Помню, что Мария Федоровна не противилась тому, чтобы прием иностранной прессы был проведен в Доме ученых. Она всего лишь спросила: а чем был тут симпатичен Дом ученых? Я объяснил тем, чем объяснил в беседе со мной Петров: не очень хотелось, чтобы прием был проведен в одном из представительских залов, какие обычно используются для встреч с иностранцами, — атмосфере дружбы, атмосфере дружеского контакта должен способствовать и иной факт — предполагалось широко пригласить писателей и газетчиков.
Быть может, в этой связи было упомянуто имя Алексея Николаевича, и я сказал о наших беседах. Мария Федоровна заметила, что она видела Алексея Николаевича на днях и говорила с ним о письме И. А. Бунина, полученном Николаем Дмитриевичем Телешовым. «Даже не письмо, а открытка, — пояснила Мария Федоровна. — Пишет: «Хочу домой!» В скобках замечу, что много позже после встречи с Марией Федоровной я установил, что моя собеседница имела в виду письмо И. А. Бунина, присланное Н. Д. Телешову из Граса. Письмо было написано в более чем трудную для Ивана Алексеевича минуту. Он говорил, сколь скорбно нынешнее его житье-бытье. Настроение письма передает следующая строка: «Я худ, сед и все еще ядовит. Хочу домой!»
Но Мария Федоровна, чувствуя, что печаль вторглась в нашу беседу, грозя непоправимо перекрасить все в сумрачные тона, произнесла, как бы продолжая линию беседы, но сообщив ей иной смысл:
— У Алексея Максимовича был великий дар: там, где находился он, всегда было много русских... Россия точно следовала за ним и оказывалась подчас в местах неожиданных...
— Капри? — спросил я. Ответ был утвердительным.
И вот прием на Кропоткинской — Мария Федоровна принимала гостей вместе с Петровым но праву хозяйки.
Ну что говорить? Это был необыкновенный прием — победа, которая приближалась все зримее, коснулась наших гостей кончиком своего крыла.

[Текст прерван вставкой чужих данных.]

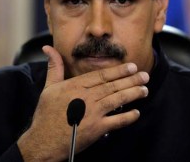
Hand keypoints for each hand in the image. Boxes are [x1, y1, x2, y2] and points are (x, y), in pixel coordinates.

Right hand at [17, 45, 149, 160]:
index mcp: (76, 86)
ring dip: (133, 94)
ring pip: (117, 100)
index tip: (132, 66)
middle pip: (113, 85)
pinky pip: (116, 121)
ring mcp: (92, 113)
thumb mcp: (48, 87)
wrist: (43, 141)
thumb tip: (48, 48)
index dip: (119, 70)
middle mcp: (87, 97)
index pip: (102, 75)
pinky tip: (136, 113)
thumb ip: (54, 67)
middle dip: (132, 80)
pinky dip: (128, 117)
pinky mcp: (96, 129)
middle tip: (145, 76)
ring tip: (145, 90)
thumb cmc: (46, 114)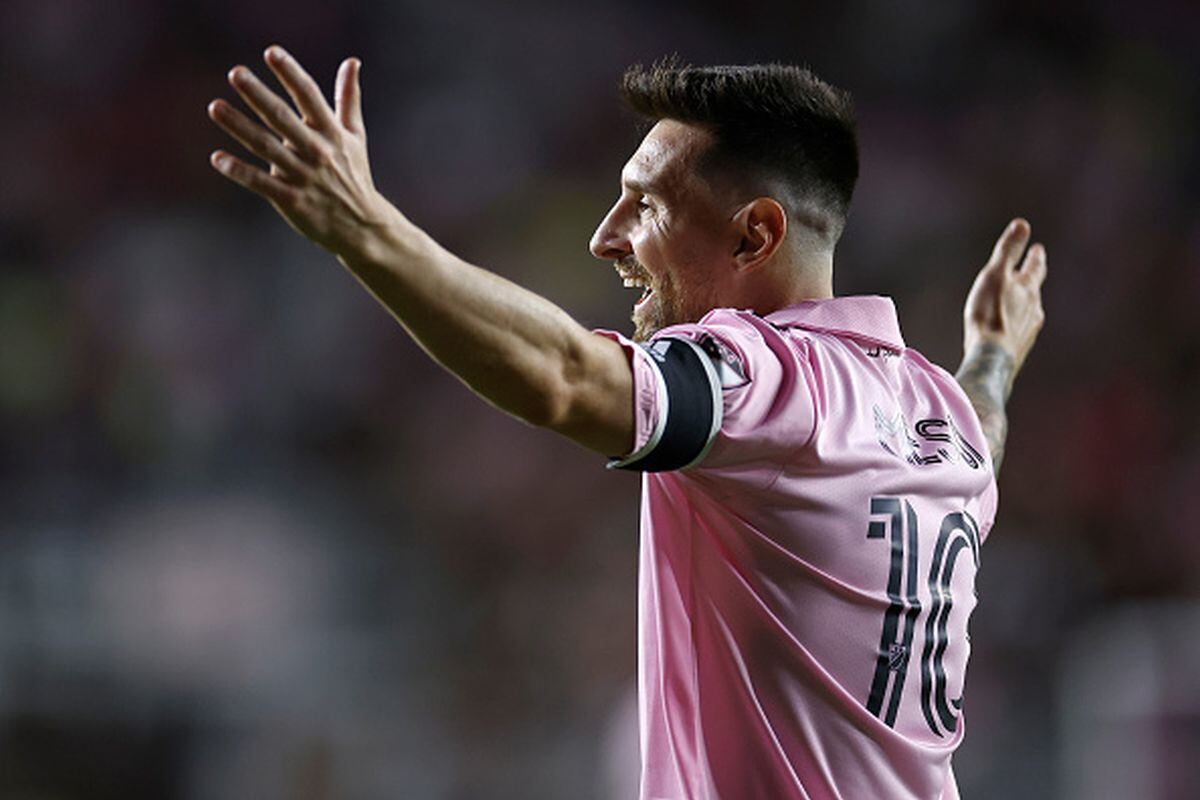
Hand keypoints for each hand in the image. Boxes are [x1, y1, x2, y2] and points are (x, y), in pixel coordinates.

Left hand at [207, 46, 395, 256]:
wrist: (361, 226)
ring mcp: (303, 176)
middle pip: (283, 119)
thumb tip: (352, 61)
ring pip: (267, 148)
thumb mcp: (355, 136)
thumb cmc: (355, 175)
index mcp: (332, 133)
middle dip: (259, 96)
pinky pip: (261, 184)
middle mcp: (317, 152)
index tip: (272, 52)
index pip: (310, 97)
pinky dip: (240, 172)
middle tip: (236, 74)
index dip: (291, 74)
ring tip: (215, 107)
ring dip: (240, 127)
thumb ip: (349, 98)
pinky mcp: (292, 200)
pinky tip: (217, 158)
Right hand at [962, 218, 1047, 381]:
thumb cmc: (990, 314)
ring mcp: (1029, 330)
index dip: (1035, 257)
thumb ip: (1008, 251)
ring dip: (1026, 302)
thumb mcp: (995, 275)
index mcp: (1028, 288)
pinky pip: (1020, 330)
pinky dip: (1016, 323)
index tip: (1038, 249)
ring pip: (1030, 311)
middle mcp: (1034, 309)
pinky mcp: (1019, 348)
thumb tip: (1022, 224)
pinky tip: (1009, 328)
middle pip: (1035, 289)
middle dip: (1032, 278)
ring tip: (1020, 300)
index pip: (1035, 267)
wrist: (992, 358)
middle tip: (1033, 269)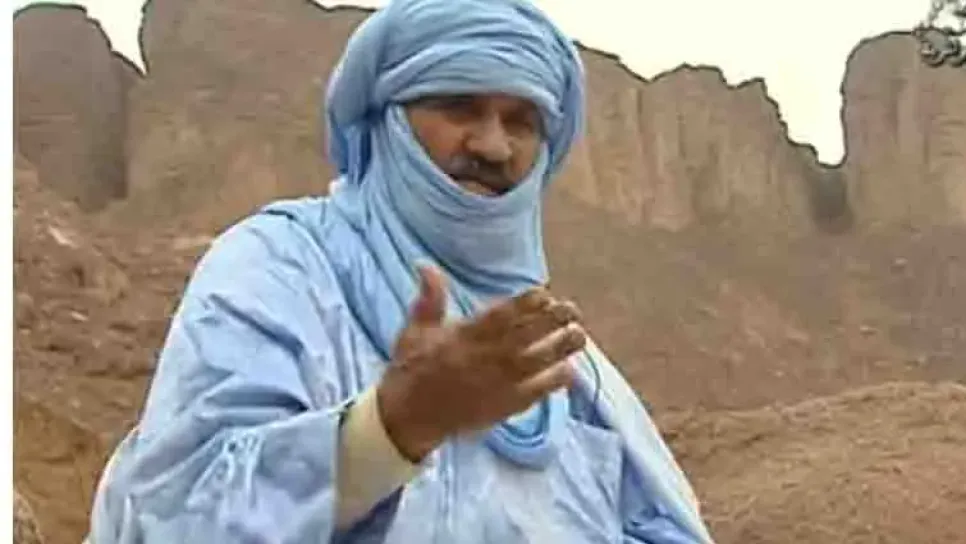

Было много писателей, и среди них, конечно, Алексей Николаевич.
— Представьте меня тем корреспондентам, с которыми я еще не имею честь быть знакомым... Вот хотя бы Джерому Девису — есть такой?
— Да, разумеется, однако чем он вам интересен?
— Говорят, был корреспондентом в России еще во времена первой войны и позже, в годы революции, знал Ленина, так?
— Да, пожалуй.
Я познакомил Алексея Николаевича с Джеромом Девисом — это вызвало у Девиса воодушевление, — кстати, Девис говорил по-русски.
— А вы знаете, любопытный старик, — сказал Алексей Николаевич. — Только плохо, что от коньяка отказался... — добавил он улыбаясь. — Даже интересно: в прошлой войне посвятил себя положению военнопленных и попеременно жил в России в лагерях для немецких пленных и в Германии для русских. Цель: улучшение жизненных условий пленных. Однако не только это: изучение психологии тех, кто попал в плен... Девис уверяет, что его труд, посвященный этой проблеме — психология военнопленных, — раскрывает нечто такое в человеке, что до сих пор было за семью печатями... Чудак, конечно, но из тех чудаков, без которых скучно было бы жить на земле...
Подошел Ральф Паркер, с которым, как мне казалось, Алексей Николаевич был знаком, и я оставил их. Среди тех корреспондентов, которые аккредитовал Отдел печати в Москве в годы войны, Паркер был одним из самых известных — достаточно сказать, что он был одновременно корреспондентом «Таймс» и «Нью-Йорк тайме», — правда, это время продолжалось недолго и прервалось, если можно так сказать, по причине левых взглядов Паркера. В итоге человек, представлявший совсем недавно большую англо-американскую прессу, как догадывается читатель, прессу буржуазную, стал представлять коммунистическую печать Запада. Повторяю, первопричину происшедшего надо было искать в самом Паркере, в его взглядах на журналиста.
Прием в Доме ученых произошел, когда метаморфозы, о которых идет речь, уже минули в жизни Паркера.
Не знаю, было ли ведомо Алексею Николаевичу о сути того, что произошло с Паркером, но в тот вечер, прощаясь с Толстым в скверике перед Домом ученых, я услышал нечто такое, что убедило меня: по существу конфликта он осведомлен.
— А знаете, я сказал себе сегодня: сколько ваших подопечных, столько и драм — надо только эти драмы постичь...
— Вы полагаете, драмы? — спросил я.
— Несомненно, — ответствовал он. — Сколь я понимаю, и не столь заурядные: вечная тема — по одну сторону корысть, по другую совесть...
— С корреспондентом, разумеется, не корысть? — просил уточнить я.
— Хочу так думать, в частности, если говорить о Паркере, — пояснил он.